Leave out the pictures and return every entry exactly as it appears.

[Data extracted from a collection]

+--

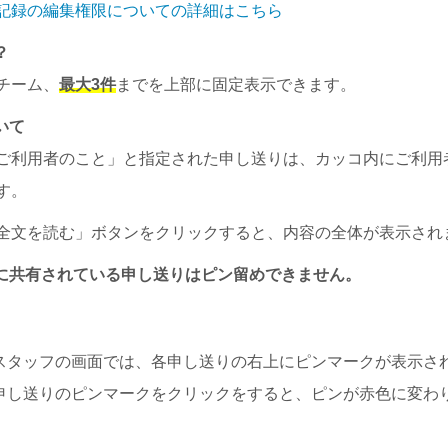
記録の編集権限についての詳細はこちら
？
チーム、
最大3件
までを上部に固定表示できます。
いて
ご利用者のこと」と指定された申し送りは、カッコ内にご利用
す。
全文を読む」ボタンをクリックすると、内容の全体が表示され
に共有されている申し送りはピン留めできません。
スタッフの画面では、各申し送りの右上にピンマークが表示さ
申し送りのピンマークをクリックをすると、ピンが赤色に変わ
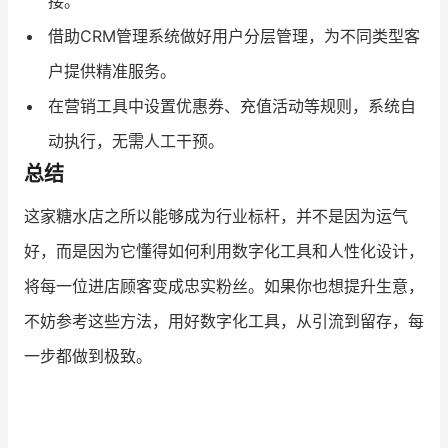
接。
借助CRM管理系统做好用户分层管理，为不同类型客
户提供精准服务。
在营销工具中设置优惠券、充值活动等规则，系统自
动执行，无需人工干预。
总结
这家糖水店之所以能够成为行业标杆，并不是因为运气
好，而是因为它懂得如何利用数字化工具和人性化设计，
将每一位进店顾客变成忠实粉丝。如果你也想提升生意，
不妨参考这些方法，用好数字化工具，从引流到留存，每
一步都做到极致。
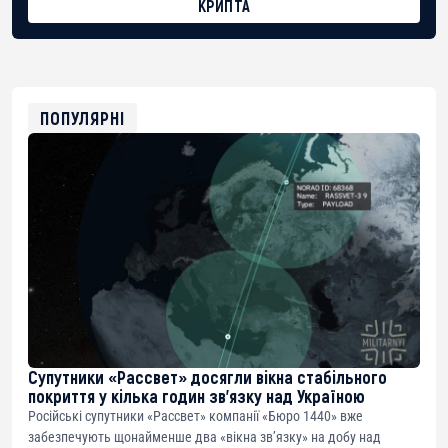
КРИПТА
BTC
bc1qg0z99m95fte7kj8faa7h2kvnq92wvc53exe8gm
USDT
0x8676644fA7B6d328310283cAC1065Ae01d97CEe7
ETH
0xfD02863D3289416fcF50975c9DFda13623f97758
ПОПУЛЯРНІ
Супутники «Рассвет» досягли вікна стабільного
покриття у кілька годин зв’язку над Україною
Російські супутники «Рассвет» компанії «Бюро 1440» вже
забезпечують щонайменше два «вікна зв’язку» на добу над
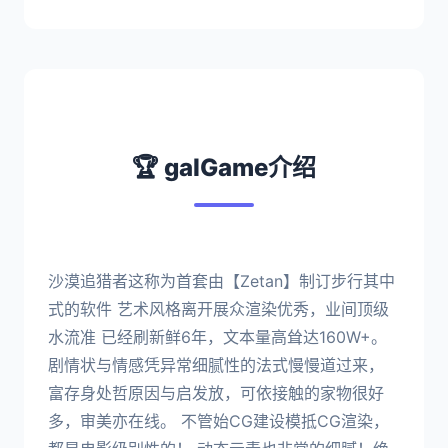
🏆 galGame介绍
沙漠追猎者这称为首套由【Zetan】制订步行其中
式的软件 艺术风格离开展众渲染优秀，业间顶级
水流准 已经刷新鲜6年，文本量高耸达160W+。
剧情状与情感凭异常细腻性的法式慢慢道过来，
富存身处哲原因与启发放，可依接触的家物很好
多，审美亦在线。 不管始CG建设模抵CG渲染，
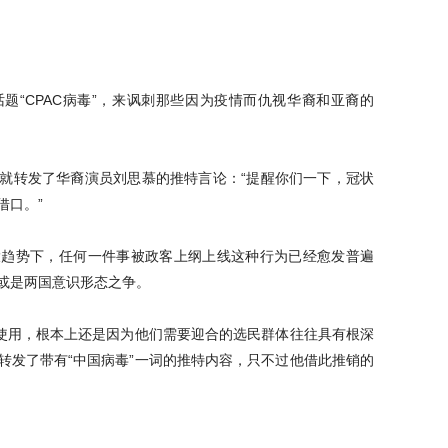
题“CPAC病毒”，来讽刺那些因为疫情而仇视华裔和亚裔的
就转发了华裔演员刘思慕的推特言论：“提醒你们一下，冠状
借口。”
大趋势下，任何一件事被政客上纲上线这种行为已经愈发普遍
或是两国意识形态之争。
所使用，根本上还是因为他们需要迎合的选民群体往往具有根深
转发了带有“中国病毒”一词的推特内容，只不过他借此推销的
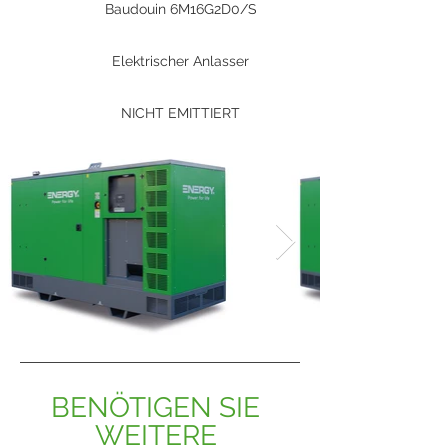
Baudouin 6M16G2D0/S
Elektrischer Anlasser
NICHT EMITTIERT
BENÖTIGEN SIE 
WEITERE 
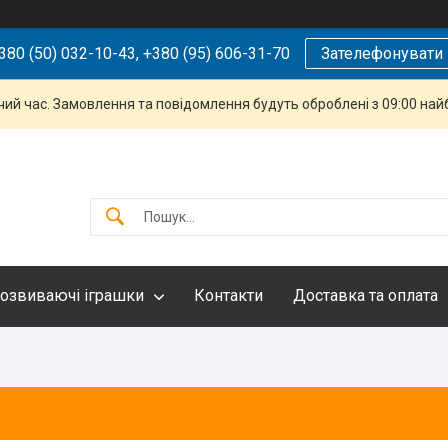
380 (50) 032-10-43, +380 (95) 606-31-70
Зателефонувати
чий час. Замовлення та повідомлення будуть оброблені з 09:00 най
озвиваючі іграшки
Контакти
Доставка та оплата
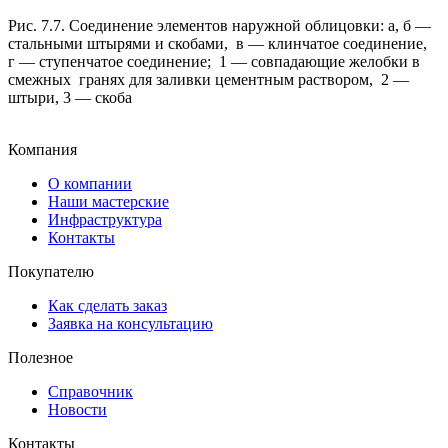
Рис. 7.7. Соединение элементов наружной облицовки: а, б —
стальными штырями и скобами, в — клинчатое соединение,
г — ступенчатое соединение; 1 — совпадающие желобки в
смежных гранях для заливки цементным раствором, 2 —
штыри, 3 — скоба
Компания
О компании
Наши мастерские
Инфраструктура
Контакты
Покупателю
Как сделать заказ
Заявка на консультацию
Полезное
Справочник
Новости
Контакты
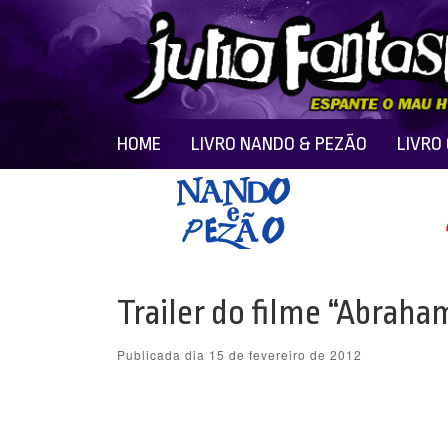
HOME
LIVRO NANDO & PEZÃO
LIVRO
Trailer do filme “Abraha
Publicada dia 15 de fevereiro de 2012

+--

## Exercise output
記録の編集権限についての詳細はこちら
？
チーム、
最大3件
までを上部に固定表示できます。
いて
ご利用者のこと」と指定された申し送りは、カッコ内にご利用
す。
全文を読む」ボタンをクリックすると、内容の全体が表示され
に共有されている申し送りはピン留めできません。
スタッフの画面では、各申し送りの右上にピンマークが表示さ
申し送りのピンマークをクリックをすると、ピンが赤色に変わ
接。
借助CRM管理系统做好用户分层管理，为不同类型客
户提供精准服务。
在营销工具中设置优惠券、充值活动等规则，系统自
动执行，无需人工干预。
总结
这家糖水店之所以能够成为行业标杆，并不是因为运气
好，而是因为它懂得如何利用数字化工具和人性化设计，
将每一位进店顾客变成忠实粉丝。如果你也想提升生意，
不妨参考这些方法，用好数字化工具，从引流到留存，每
一步都做到极致。
КРИПТА
BTC
bc1qg0z99m95fte7kj8faa7h2kvnq92wvc53exe8gm
USDT
0x8676644fA7B6d328310283cAC1065Ae01d97CEe7
ETH
0xfD02863D3289416fcF50975c9DFda13623f97758
ПОПУЛЯРНІ
Супутники «Рассвет» досягли вікна стабільного
покриття у кілька годин зв’язку над Україною
Російські супутники «Рассвет» компанії «Бюро 1440» вже
забезпечують щонайменше два «вікна зв’язку» на добу над
🏆 galGame介绍
沙漠追猎者这称为首套由【Zetan】制订步行其中
式的软件 艺术风格离开展众渲染优秀，业间顶级
水流准 已经刷新鲜6年，文本量高耸达160W+。
剧情状与情感凭异常细腻性的法式慢慢道过来，
富存身处哲原因与启发放，可依接触的家物很好
多，审美亦在线。 不管始CG建设模抵CG渲染，
题“CPAC病毒”，来讽刺那些因为疫情而仇视华裔和亚裔的
就转发了华裔演员刘思慕的推特言论：“提醒你们一下，冠状
借口。”
大趋势下，任何一件事被政客上纲上线这种行为已经愈发普遍
或是两国意识形态之争。
所使用，根本上还是因为他们需要迎合的选民群体往往具有根深
转发了带有“中国病毒”一词的推特内容，只不过他借此推销的
Baudouin 6M16G2D0/S
Elektrischer Anlasser
NICHT EMITTIERT
BENÖTIGEN SIE 
WEITERE 
380 (50) 032-10-43, +380 (95) 606-31-70
Зателефонувати
чий час. Замовлення та повідомлення будуть оброблені з 09:00 най
озвиваючі іграшки
Контакти
Доставка та оплата
Рис. 7.7. Соединение элементов наружной облицовки: а, б —
стальными штырями и скобами, в — клинчатое соединение,
г — ступенчатое соединение; 1 — совпадающие желобки в
смежных гранях для заливки цементным раствором, 2 —
штыри, 3 — скоба
Компания
О компании
Наши мастерские
Инфраструктура
Контакты
Покупателю
Как сделать заказ
Заявка на консультацию
Полезное
Справочник
Новости
Контакты
HOME
LIVRO NANDO & PEZÃO
LIVRO
Trailer do filme “Abraha
Publicada dia 15 de fevereiro de 2012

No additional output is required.